В редкие свои наезды к родителям на их осуждающие слова и требования узаконить супружеские отношения, она говорила: “Мама, если люди друг друга любят, зачем ходить в милицию?” Но она совсем не была уверена в том, что он ее любит.

А он не понимал быстрой смены ее настроения, внезапных необъяснимых слез. Его тяга к этому единственному существу — ведь внутренне он признавался себе с тоской, что и к матери равнодушен, — включала радость оттого, что им так хорошо вместе, что они прекрасны и соразмерны, как говорилось в апулеевых “Метаморфозах”, но мыслей о том, чтобы жертвовать ради нее чем-то, о сладости умаления ради другого человека, у него не бывало.

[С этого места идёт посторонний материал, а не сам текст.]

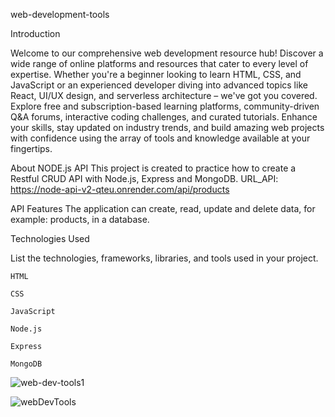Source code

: web-development-tools 

Introduction 

Welcome to our comprehensive web development resource hub! Discover a wide range of online platforms and resources that cater to every level of expertise. Whether you're a beginner looking to learn HTML, CSS, and JavaScript or an experienced developer diving into advanced topics like React, UI/UX design, and serverless architecture – we've got you covered. Explore free and subscription-based learning platforms, community-driven Q&A forums, interactive coding challenges, and curated tutorials. Enhance your skills, stay updated on industry trends, and build amazing web projects with confidence using the array of tools and knowledge available at your fingertips. 

About NODE.js API This project is created to practice how to create a Restful CRUD API with Node.js, Express and MongoDB. URL_API: https://node-api-v2-qteu.onrender.com/api/products 

API Features The application can create, read, update and delete data, for example: products, in a database. 

Technologies Used 

List the technologies, frameworks, libraries, and tools used in your project. 

    HTML 

    CSS 

    JavaScript 

    Node.js 

    Express 

    MongoDB 



![web-dev-tools1](https://github.com/adnane84/web-development-tools/assets/92402125/45459dee-ccf1-44d2-9792-675eff4b9f4a)

![webDevTools](https://github.com/adnane84/web-development-tools/assets/92402125/7a4543d0-8ac8-4df1-a661-d68ca64e126d)
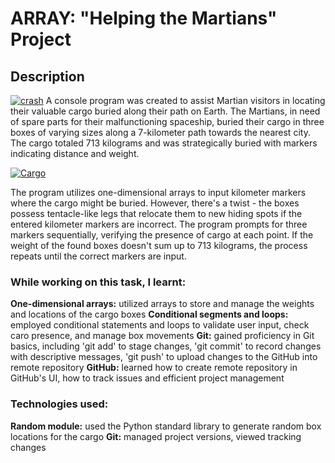 # ARRAY: "Helping the Martians" Project

## Description
[![crash](https://i.imgur.com/Dep9M6c.jpg "crash")](https://i.imgur.com/Dep9M6c.jpg "crash")
A console program was created to assist Martian visitors in locating their valuable cargo buried along their path on Earth. The Martians, in need of spare parts for their malfunctioning spaceship, buried their cargo in three boxes of varying sizes along a 7-kilometer path towards the nearest city. The cargo totaled 713 kilograms and was strategically buried with markers indicating distance and weight.

[![Cargo](https://i.imgur.com/yiY5wDJ.jpg "Cargo")](https://i.imgur.com/yiY5wDJ.jpg "Cargo")

The program utilizes one-dimensional arrays to input kilometer markers where the cargo might be buried. However, there's a twist - the boxes possess tentacle-like legs that relocate them to new hiding spots if the entered kilometer markers are incorrect. The program prompts for three markers sequentially, verifying the presence of cargo at each point. If the weight of the found boxes doesn't sum up to 713 kilograms, the process repeats until the correct markers are input.
### While working on this task, I learnt:
**One-dimensional arrays:** utilized arrays to store and manage the weights and locations of the cargo boxes
**Conditional segments and loops:** employed conditional statements and loops to validate user input, check caro presence, and manage box movements
**Git:** gained proficiency in Git basics, including 'git add' to stage changes, 'git commit' to record changes with descriptive messages, 'git push' to upload changes to the GitHub into remote repository
**GitHub:** learned how to create remote repository in GitHub's UI, how to track issues and efficient project management
### Technologies used:
**Random module:** used the Python standard library to generate random box locations for the cargo
**Git:** managed project versions, viewed tracking changes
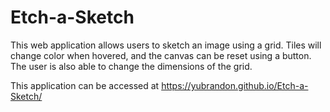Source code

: # Etch-a-Sketch
This web application allows users to sketch an image using a grid. Tiles will change color when hovered, and the canvas can be reset using a button. The user is also able to change the dimensions of the grid.

This application can be accessed at https://yubrandon.github.io/Etch-a-Sketch/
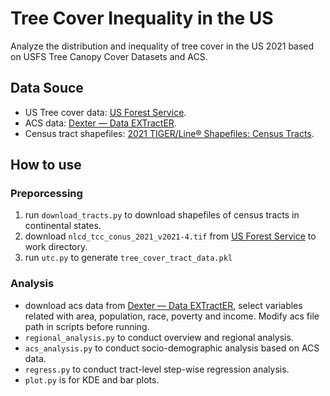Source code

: # Tree Cover Inequality in the US

Analyze the distribution and inequality of tree cover in the US 2021 based on USFS Tree Canopy Cover Datasets and ACS.

## Data Souce

- US Tree cover data: [US Forest Service](https://data.fs.usda.gov/geodata/rastergateway/treecanopycover/).
- ACS data: [Dexter — Data EXTractER](https://mcdc.missouri.edu/cgi-bin/broker?_PROGRAM=utils.uex2dex.sas&_SERVICE=MCDC&path=/pub/data/acs2021&dset=ustracts5yr&view=0).
- Census tract shapefiles: [2021 TIGER/Line® Shapefiles: Census Tracts](https://www.census.gov/cgi-bin/geo/shapefiles/index.php?year=2021&layergroup=Census+Tracts).

## How to use
### Preporcessing
1. run `download_tracts.py` to download shapefiles of census tracts in continental states.
2. download `nlcd_tcc_conus_2021_v2021-4.tif` from [US Forest Service](https://data.fs.usda.gov/geodata/rastergateway/treecanopycover/) to work directory.
3. run `utc.py` to generate `tree_cover_tract_data.pkl`
### Analysis
- download acs data from [Dexter — Data EXTractER](https://mcdc.missouri.edu/cgi-bin/broker?_PROGRAM=utils.uex2dex.sas&_SERVICE=MCDC&path=/pub/data/acs2021&dset=ustracts5yr&view=0), select variables related with area, population, race, poverty and income. Modify acs file path in scripts before running.
- `regional_analysis.py` to conduct overview and regional analysis.
- `acs_analysis.py` to conduct socio-demographic analysis based on ACS data.
- `regress.py` to conduct tract-level step-wise regression analysis.
- `plot.py` is for KDE and bar plots.

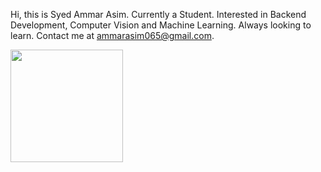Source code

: Hi, this is Syed Ammar Asim. Currently a Student. Interested in Backend Development, Computer Vision and Machine Learning. Always looking to learn.
Contact me at ammarasim065@gmail.com.

<img height="180em" src="https://github-readme-stats.vercel.app/api?username=Ammar-Asim-23&show_icons=true&hide_border=true&&count_private=true&include_all_commits=true" />

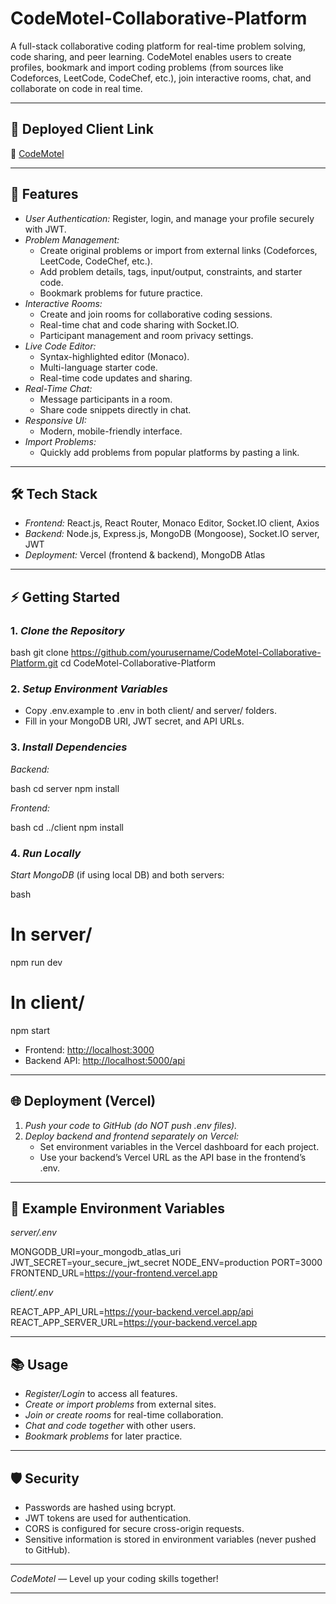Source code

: # CodeMotel-Collaborative-Platform

A full-stack collaborative coding platform for real-time problem solving, code sharing, and peer learning. CodeMotel enables users to create profiles, bookmark and import coding problems (from sources like Codeforces, LeetCode, CodeChef, etc.), join interactive rooms, chat, and collaborate on code in real time.

---

## 🔗 Deployed Client Link

🔗 [CodeMotel](https://codemotel.vercel.app/)

---

## 🚀 Features

- *User Authentication:* Register, login, and manage your profile securely with JWT.
- *Problem Management:*
  - Create original problems or import from external links (Codeforces, LeetCode, CodeChef, etc.).
  - Add problem details, tags, input/output, constraints, and starter code.
  - Bookmark problems for future practice.
- *Interactive Rooms:*
  - Create and join rooms for collaborative coding sessions.
  - Real-time chat and code sharing with Socket.IO.
  - Participant management and room privacy settings.
- *Live Code Editor:*
  - Syntax-highlighted editor (Monaco).
  - Multi-language starter code.
  - Real-time code updates and sharing.
- *Real-Time Chat:*
  - Message participants in a room.
  - Share code snippets directly in chat.
- *Responsive UI:*
  - Modern, mobile-friendly interface.
- *Import Problems:*
  - Quickly add problems from popular platforms by pasting a link.

---

## 🛠 Tech Stack

- *Frontend:* React.js, React Router, Monaco Editor, Socket.IO client, Axios
- *Backend:* Node.js, Express.js, MongoDB (Mongoose), Socket.IO server, JWT
- *Deployment:* Vercel (frontend \& backend), MongoDB Atlas

---

## ⚡ Getting Started

### 1. *Clone the Repository*

bash
git clone https://github.com/yourusername/CodeMotel-Collaborative-Platform.git
cd CodeMotel-Collaborative-Platform


### 2. *Setup Environment Variables*

- Copy .env.example to .env in both client/ and server/ folders.
- Fill in your MongoDB URI, JWT secret, and API URLs.

### 3. *Install Dependencies*

*Backend:*

bash
cd server
npm install


*Frontend:*

bash
cd ../client
npm install


### 4. *Run Locally*

*Start MongoDB* (if using local DB) and both servers:

bash
# In server/
npm run dev

# In client/
npm start


- Frontend: [http://localhost:3000](http://localhost:3000)
- Backend API: [http://localhost:5000/api](http://localhost:5000/api)

---

## 🌐 Deployment (Vercel)

1. *Push your code to GitHub (do NOT push .env files).*
2. *Deploy backend and frontend separately on Vercel:*
   - Set environment variables in the Vercel dashboard for each project.
   - Use your backend’s Vercel URL as the API base in the frontend’s .env.

---

## 📝 Example Environment Variables

*server/.env*


MONGODB_URI=your_mongodb_atlas_uri
JWT_SECRET=your_secure_jwt_secret
NODE_ENV=production
PORT=3000
FRONTEND_URL=https://your-frontend.vercel.app


*client/.env*


REACT_APP_API_URL=https://your-backend.vercel.app/api
REACT_APP_SERVER_URL=https://your-backend.vercel.app


---

## 📚 Usage

- *Register/Login* to access all features.
- *Create or import problems* from external sites.
- *Join or create rooms* for real-time collaboration.
- *Chat and code together* with other users.
- *Bookmark problems* for later practice.

---

## 🛡 Security

- Passwords are hashed using bcrypt.
- JWT tokens are used for authentication.
- CORS is configured for secure cross-origin requests.
- Sensitive information is stored in environment variables (never pushed to GitHub).

---

*CodeMotel* — Level up your coding skills together!

---
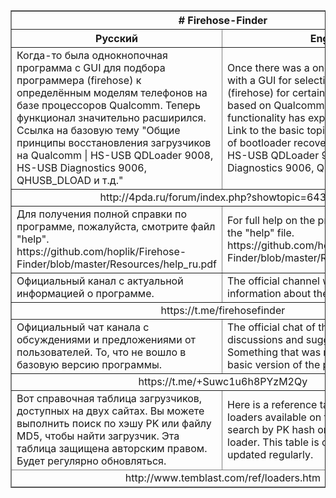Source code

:<table border="1">
  <thead>
    <tr>
      <th colspan="2">
        # Firehose-Finder
      </th>
    </tr>
  </thead>
<tbody>
  <tr>
    <th>
      Русский
    </th>
    <th>
      English
    </th>
  </tr>
  <tr>
    <td>
      Когда-то была однокнопочная программа с GUI для подбора программера (firehose) к определённым моделям телефонов на базе процессоров Qualcomm. Теперь функционал значительно расширился. Ссылка на базовую тему       "Общие принципы восстановления загрузчиков на Qualcomm | HS-USB QDLoader 9008, HS-USB Diagnostics 9006, QHUSB_DLOAD и т.д."
    </td>
    <td>
      Once there was a one-button program with a GUI for selecting a programmer (firehose) for certain models of phones based on Qualcomm processors. Now the functionality has expanded significantly. Link to the        basic topic "General principles of bootloader recovery on Qualcomm | HS-USB QDLoader 9008, HS-USB Diagnostics 9006, QHUSB_DLOAD, etc."
    </td>
  </tr>
  <tr>
    <td colspan="2" align="center">
      http://4pda.ru/forum/index.php?showtopic=643084
    </td>
  </tr>
  <tr>
    <td>
      Для получения полной справки по программе, пожалуйста, смотрите файл "help".<br>
      https://github.com/hoplik/Firehose-Finder/blob/master/Resources/help_ru.pdf
    </td>
    <td>
      For full help on the program, please see the "help" file.<br>
      https://github.com/hoplik/Firehose-Finder/blob/master/Resources/help_en.pdf
    </td>
  </tr>
  <tr>
    <td>
      Официальный канал с актуальной информацией о программе.
    </td>
    <td>
      The official channel with up-to-date information about the program.
    </td>
  </tr>
  <tr>
    <td colspan="2" align="center">
      https://t.me/firehosefinder
    </td>
  </tr>
    <tr>
    <td>
      Официальный чат канала с обсуждениями и предложениями от пользователей. То, что не вошло в базовую версию программы.
    </td>
    <td>
      The official chat of the channel with discussions and suggestions from users. Something that was not included in the basic version of the program.
    </td>
  </tr>
  <tr>
    <td colspan="2" align="center">
      https://t.me/+Suwc1u6h8PYzM2Qy
    </td>
  </tr>
</tbody>
<tfoot>
  <tr>
    <td>
      Вот справочная таблица загрузчиков, доступных на двух сайтах.
      Вы можете выполнить поиск по хэшу PK или файлу MD5, чтобы найти загрузчик.
      Эта таблица защищена авторским правом.
      Будет регулярно обновляться.
    </td>
    <td>
      Here is a reference table of Firehose loaders available on two sites.
      You can search by PK hash or file MD5 to locate a loader.
      This table is copyright.
      It should be updated regularly.
    </td>
  </tr>
  <tr>
    <td colspan="2" align="center">
      http://www.temblast.com/ref/loaders.htm
    </td>
  </tr>
</tfoot>
</table>
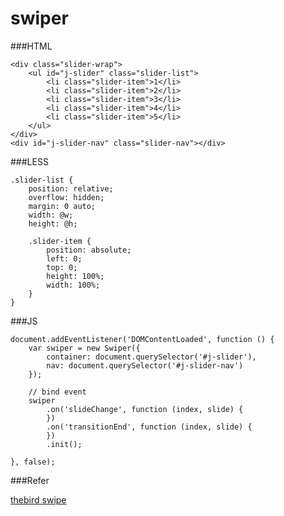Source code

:# swiper

###HTML

    <div class="slider-wrap">
        <ul id="j-slider" class="slider-list">
            <li class="slider-item">1</li>
            <li class="slider-item">2</li>
            <li class="slider-item">3</li>
            <li class="slider-item">4</li>
            <li class="slider-item">5</li>
        </ul>
    </div>
    <div id="j-slider-nav" class="slider-nav"></div>

###LESS

    .slider-list {
        position: relative;
        overflow: hidden;
        margin: 0 auto;
        width: @w;
        height: @h;
    
        .slider-item {
            position: absolute;
            left: 0;
            top: 0;
            height: 100%;
            width: 100%;
        }
    }

###JS

    document.addEventListener('DOMContentLoaded', function () {
        var swiper = new Swiper({
            container: document.querySelector('#j-slider'),
            nav: document.querySelector('#j-slider-nav')
        });

        // bind event
        swiper
            .on('slideChange', function (index, slide) {
            })
            .on('transitionEnd', function (index, slide) {
            })
            .init();

    }, false);
    
###Refer
    
[thebird swipe](https://github.com/thebird/Swipe)
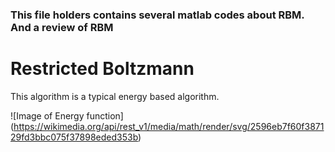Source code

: ### This file holders contains several matlab codes about RBM. And a review of RBM

# Restricted Boltzmann

This algorithm is a typical energy based algorithm.

![Image of Energy function]
(https://wikimedia.org/api/rest_v1/media/math/render/svg/2596eb7f60f387129fd3bbc075f37898eded353b)
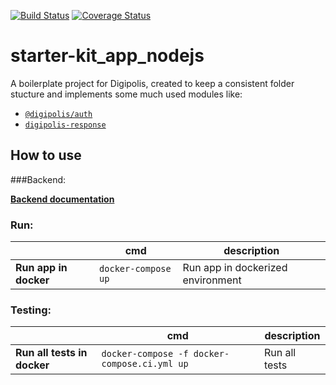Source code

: [![Build Status](https://travis-ci.com/digipolisantwerp/starter-kit_app_nodejs.svg?branch=master)](https://travis-ci.com/digipolisantwerp/starter-kit_app_nodejs)
[![Coverage Status](https://coveralls.io/repos/github/digipolisantwerp/starter-kit_app_nodejs/badge.svg?branch=master)](https://coveralls.io/github/digipolisantwerp/starter-kit_app_nodejs?branch=master)
# starter-kit_app_nodejs

A boilerplate project for Digipolis, created to keep a consistent folder stucture and implements some much used modules like:

-  [`@digipolis/auth`](https://github.com/digipolisantwerp/auth_module_nodejs)
-  [`digipolis-response`](https://www.npmjs.com/package/digipolis-response)

## How to use

###Backend:

 **[Backend documentation](backend/README.md)**

### Run:
|                       | cmd                 |  description                     |  
| --------------------- | ------------------- | -------------------------------- |
| **Run app in docker** | `docker-compose up` | Run app in dockerized environment |


### Testing:
|   |  cmd |  description |  
| --------------------------- | ------------------------------------------- | ------------- |
| **Run all tests in docker** | `docker-compose -f docker-compose.ci.yml up`| Run all tests |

И она все это знала со слов и без слов — слабым умом, истерическим чутьем, и даже успокаивала своего избранника, чтобы не будить в нем душевного разлада: “Физическое единство — самое главное”. Но как она хотела, чтоб он возражал, чтоб говорил именно те слова, которые она давно придумала за него! И чуть ли не плакала, когда он брал в горсти, взвешивая в ладонях, ее тяжелые гладкие волосы, за полгода отросшие ниже плечей, и не могла утешиться от его успокаивающих поглаживаний.

С беспокойством и почти раскаянием грешницы вспоминала она потом их неаскетические ночи, и впивание поцелуев, соприкосновение языков невидимыми чувствительными клетками плоти, и смех, и поддразнивание, и эта цитата из “Золотого осла”: “Приняла его без остатка”.